Mme Le Pen accuse, ni plus ni  moins, le pouvoir judiciaire de vouloir lui nuire politiquement, ce serait donc une justice aux ordres du pouvoir ! Accusation d’une extrême gravité qui a motivé la communication du Conseil supérieur de la magistrature (1) datée du 7 mars.

Il rappelle notamment  que « s’attaquer à l’institution judiciaire, c’est miner la démocratie et l’État de droit, qui doit garantir à tous le respect effectif de la légalité. Notre Constitution et le statut des magistrats créent les conditions de l’indépendance des juridictions…et qu’il n’existe pas de démocratie sans respect de la légalité garantie par la Justice. Il n’existe pas de Justice sans indépendance garantie par la Constitution. Il n’existe pas d’indépendance sans exigences déontologiques.  »

Mais le FN n’a que faire de ce rappel. Il prospère sur le terrain de la contestation d’un « système » qu’il prétend combattre alors que rien de fondamental dans son programme ne le remet en question. Surtout pas le pouvoir de la finance. D’ailleurs n’est-il pas un inconditionnel du milliardaire Trump qui se débat, non pas pour une autre répartition de la richesse mais pour que les puissants le restent et avec eux le creusement des inégalités.

Un seul exemple : avez-vous lu ou entendu le FN s’indigner contre la remise en cause de « l’obamacare », cette protection sociale pour les plus pauvres, instaurée par Obama ? Eh bien Trump veut la supprimer ! 10 millions de personnes en seront privées et 24 millions à terme. Elles seront « libres » de s’assurer ou non selon la doctrine de ces ultraconservateurs, champions de l’ordre social existant et de la haine de l’étranger.

Et en France, à quelle hauteur le SMIC et les annuités pour la retraite, quel montant ? Quelle durée du travail ? Quelles protections sociales ? La parité hommes -femmes ? Le pouvoir sur la finance, les banques, comment ?  Le logement, la santé, l’éducation, les transports, la culture…Les inégalités, quelles mesures ? La fraude et l’évasion fiscales, quelles dispositions ? Et tant d’autres questions, l’Europe : des peuples ou de la finance ? le monde : la paix ou la guerre ? L’OTAN et la souveraineté nationale, l’ONU et le respect du droit international, le rôle de la France…

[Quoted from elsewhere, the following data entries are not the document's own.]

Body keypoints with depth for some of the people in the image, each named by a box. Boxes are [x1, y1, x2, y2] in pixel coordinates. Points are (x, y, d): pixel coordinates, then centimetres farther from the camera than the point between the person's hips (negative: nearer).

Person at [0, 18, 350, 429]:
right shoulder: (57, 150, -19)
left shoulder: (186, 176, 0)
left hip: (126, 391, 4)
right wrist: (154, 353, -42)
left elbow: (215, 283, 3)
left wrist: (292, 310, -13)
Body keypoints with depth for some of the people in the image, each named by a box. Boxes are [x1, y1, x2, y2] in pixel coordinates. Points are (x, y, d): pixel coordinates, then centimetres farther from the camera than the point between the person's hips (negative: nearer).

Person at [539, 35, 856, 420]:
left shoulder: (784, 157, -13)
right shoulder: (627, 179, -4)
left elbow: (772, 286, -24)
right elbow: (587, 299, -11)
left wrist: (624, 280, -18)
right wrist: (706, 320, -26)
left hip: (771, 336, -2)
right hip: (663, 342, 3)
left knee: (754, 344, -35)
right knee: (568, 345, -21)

Ces questions très concrètes sont, hélas, inaudibles dans une campagne noyée par des révélations que les candidats concernés tentent de nier et de retourner en leur faveur en faisant douter de la justice, trop zélée quand elle se mêle de leurs affaires et pas assez quand il s’agit de la délinquance petite ou grande : la justice serait beaucoup trop laxiste disent les mêmes, alors qu’elle se voit refuser les moyens budgétaires d’un meilleur fonctionnement.

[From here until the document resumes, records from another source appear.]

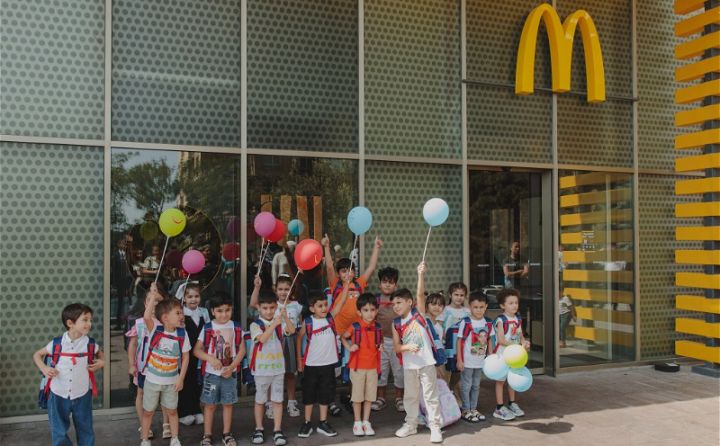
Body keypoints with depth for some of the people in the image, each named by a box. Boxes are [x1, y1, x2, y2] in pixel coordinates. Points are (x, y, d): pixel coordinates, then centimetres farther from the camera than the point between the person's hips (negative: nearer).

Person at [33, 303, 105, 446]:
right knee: (59, 433, 11)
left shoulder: (90, 344, -8)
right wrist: (44, 368, -12)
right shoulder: (57, 343, -11)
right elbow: (37, 355, 6)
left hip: (82, 395, 1)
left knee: (85, 430, 14)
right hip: (58, 395, -1)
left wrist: (101, 362, -8)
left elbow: (100, 354, 14)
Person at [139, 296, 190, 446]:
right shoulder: (154, 330, -16)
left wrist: (181, 378, -8)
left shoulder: (182, 334, -11)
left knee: (172, 411, 14)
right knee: (148, 411, 13)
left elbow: (185, 357, -5)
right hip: (152, 380, -1)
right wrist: (153, 297, -30)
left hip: (171, 381, 1)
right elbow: (146, 317, -37)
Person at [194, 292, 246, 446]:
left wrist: (231, 367, -12)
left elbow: (242, 350, 0)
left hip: (230, 372, 1)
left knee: (228, 403, 10)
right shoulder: (207, 328, -7)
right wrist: (211, 358, -21)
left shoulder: (236, 328, -2)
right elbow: (196, 350, -5)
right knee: (210, 404, 7)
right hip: (211, 373, -1)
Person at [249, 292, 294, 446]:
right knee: (260, 400, 10)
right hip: (261, 368, -3)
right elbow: (262, 338, -24)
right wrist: (274, 324, -31)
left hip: (278, 367, 3)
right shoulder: (255, 324, -9)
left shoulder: (280, 322, 3)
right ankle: (259, 429, 22)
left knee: (278, 400, 6)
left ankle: (277, 430, 12)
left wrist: (285, 317, -27)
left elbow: (292, 331, -13)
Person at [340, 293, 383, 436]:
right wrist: (349, 348, -10)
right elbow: (343, 337, 5)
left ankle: (366, 422, 23)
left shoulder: (377, 327, 0)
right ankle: (357, 423, 19)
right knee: (357, 396, 6)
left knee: (369, 396, 10)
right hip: (357, 366, -3)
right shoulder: (355, 327, -9)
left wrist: (380, 346, -1)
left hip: (372, 366, 3)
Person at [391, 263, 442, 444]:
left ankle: (435, 427, 12)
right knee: (410, 396, 15)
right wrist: (407, 347, -20)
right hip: (409, 365, 4)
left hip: (426, 362, -3)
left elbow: (420, 294, -20)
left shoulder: (418, 312, -5)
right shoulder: (396, 323, 2)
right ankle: (410, 424, 30)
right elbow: (396, 347, 0)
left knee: (431, 395, 3)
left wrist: (420, 274, -31)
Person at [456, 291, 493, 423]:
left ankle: (473, 409, 29)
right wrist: (459, 360, -13)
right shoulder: (466, 322, -16)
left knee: (476, 386, 16)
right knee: (466, 385, 4)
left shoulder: (488, 323, 0)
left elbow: (489, 340, 10)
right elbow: (459, 341, -13)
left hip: (480, 361, 5)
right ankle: (466, 411, 16)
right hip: (467, 361, -5)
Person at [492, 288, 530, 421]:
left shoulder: (518, 319, 6)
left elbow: (520, 335, 13)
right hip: (502, 354, -7)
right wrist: (517, 345, -26)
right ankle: (499, 408, 9)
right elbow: (501, 340, -21)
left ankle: (512, 404, 31)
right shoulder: (501, 320, -16)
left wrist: (524, 343, -9)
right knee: (501, 380, 2)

Que pense le peuple d’en bas d’un tel spectacle, quand il voit les gens d’en haut, ceux-là même qui briguent les plus hautes responsabilités, en prendre à leur aise avec les fonds publics, leur argent, alors qu’ils perçoivent pour vivre, des indemnités confortables plus des frais de représentation ? Ce n’est pas le cas de tous les candidats, heureusement, loin s’en faut. Pour la plupart, leur campagne leur coûtera beaucoup d’argent et ils n’auront pas tous de généreux donateurs.

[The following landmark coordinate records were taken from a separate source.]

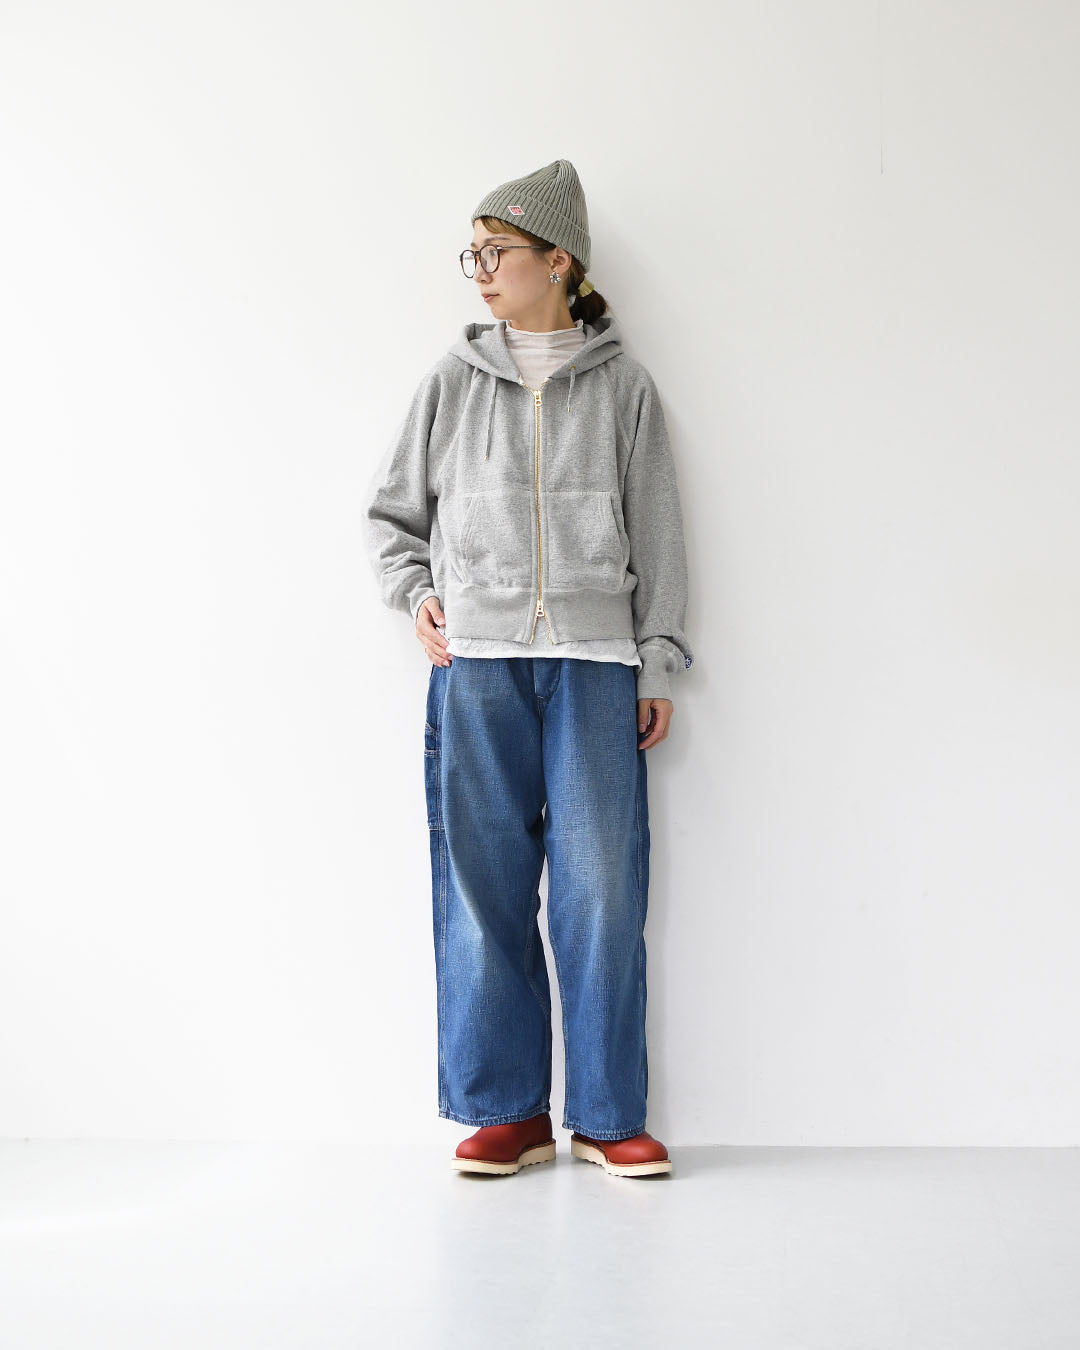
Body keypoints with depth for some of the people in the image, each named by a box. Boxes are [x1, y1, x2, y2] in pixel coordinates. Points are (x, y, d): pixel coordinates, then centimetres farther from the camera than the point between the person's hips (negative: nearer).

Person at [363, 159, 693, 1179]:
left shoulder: (621, 386, 9)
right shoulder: (454, 383, 11)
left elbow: (656, 533, 9)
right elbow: (390, 510, 18)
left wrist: (657, 665, 4)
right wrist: (417, 591, 1)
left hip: (595, 661, -1)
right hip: (475, 663, 1)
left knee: (601, 882, -4)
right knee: (483, 883, 1)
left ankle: (606, 1114, 7)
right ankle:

Mais en l’occurence, la suspicion et les procédures portent sur des personnalités politiques de droite et d’extrême-droite, déjà aux plus hautes fonctions, au gouvernement, dans des assemblées élues et dans leurs partis.

Raison de plus pour exiger justice et transparence et ne pas céder à la démobilisation qui ne servira pas les intérêts populaires. Invitons-nous dans le débat sur les véritables enjeux.